I posted one. A photo with three of my closest friends. And then I felt nervous I was going to be judged for not being sad in that moment.

It’s really weird to feel this.

I don’t care what people think, but in this case when you’re being watched so closely it puts this pressure on what you post. Maybe it’s just me. I know it’s not just me bc I talked to a couple friends about it and some said they felt this also. But maybe it’s just us!

It’s weird.

I am sad. I have a lot of thoughts and feelings that I’m not going to publish on Facebook. I don’t feel like that is appropriate for me. I want to feel a safe environment to let that all out. I actually feel more safe on my blog than I do on Facebook.

Anyways. It’s weird. And I just wanted to write about it.

Have you ever been here? Just not knowing if things are appropriate to post. Is it appropriate to post a goodbye photo with a friend. Don’t know the next time I’ll see them so I wan to document that day. And these goodbyes are good. They are hard and goodbye feels different now after loosing a family member. But these days for me personally are needed. Having a couple hours to look forward to. Having a couple hours to get my mind off my life or have that safe place to share and cry.

A photo doesn’t show how I’m doing every minute of every day. Right now is hard. But I’m happy and thankful for the gift of getting to spend time with these close friends. Because life is short and if I didn’t have a photo with them and something happened to them I would regret it.

-kymberly

Our Horrible Month.

We had a tragedy hit our family this month. Leaving my daughters second birthday party, my in laws were involved in a car accident that took the life of my father in law instantly and left my mother in law in ICU. She is going to be okay! So thankful for her life!

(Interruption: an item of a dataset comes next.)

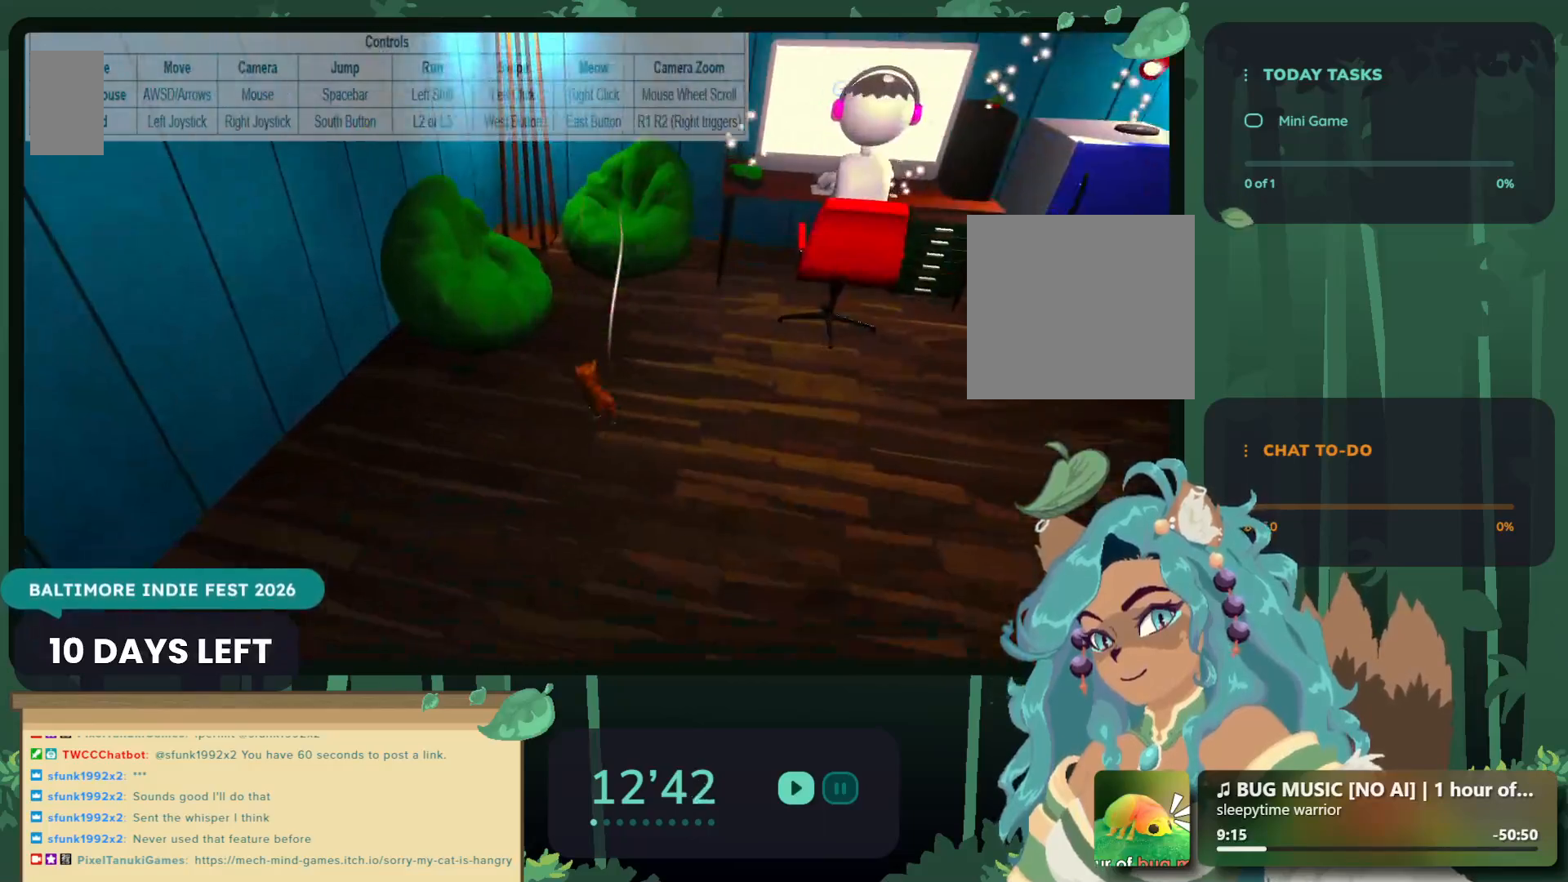
{"buttons": [], "left_stick": "up-right", "right_stick": "center", "events": [[183, "left_stick", "up"], [383, "left_stick", "up-right"]]}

This month was our last month in CA. We have sold our house and purchased a home in Texas. Our stuff is currently in POD shipping containers that have all our belongings and they are making their way to Texas.

Sept 1st we were set to get on a one way flight to Texas, with my in laws, and make the move. I’m 25 weeks pregnant so my in laws were there to help unpack the heavy stuff and paint my kids’ rooms.

That’s not happening anymore.

This has been a horrible couple of weeks. I hate almost all of it.

I hate that my husband lost his father.

I hate that the accident happened after my daughters birthday party. And it was such a fun party.

I hate that so many people are hurt.

I hate that my mother in law is in the hospital still and has so much to grieve. I can’t imagine the hurt in her life.

I hate that the excitement of our big move is now looked as us leaving in a time we should be with family.

I hate that my in laws will not be with us as we make this move.

I hate that I had to cancel my husbands surprise 30th birthday party where his parents were going to make desserts and bring balloons!

I hate that my son is scared to be in a car accident at the age of four.

I hate answering his questions about where his grandpa is. He knows the answer is heaven, but I hate that he has to process this so young.

I hate that this baby in me will not know this grandpa.

I hate it.

I feel like the devil stole this exciting month from us.

I’m thankful my father in law had a relationship with Jesus Christ and is in Heaven. I’m thankful he did not suffer. I’m thankful we had a fun last day with him. I’m thankful two of my kids knew him. I’m thankful my husband was on good terms with his dad. I’m thankful that my father in law left with his family still well taken care of. I’m thankful of the legacy he left behind. The good name he left for his family.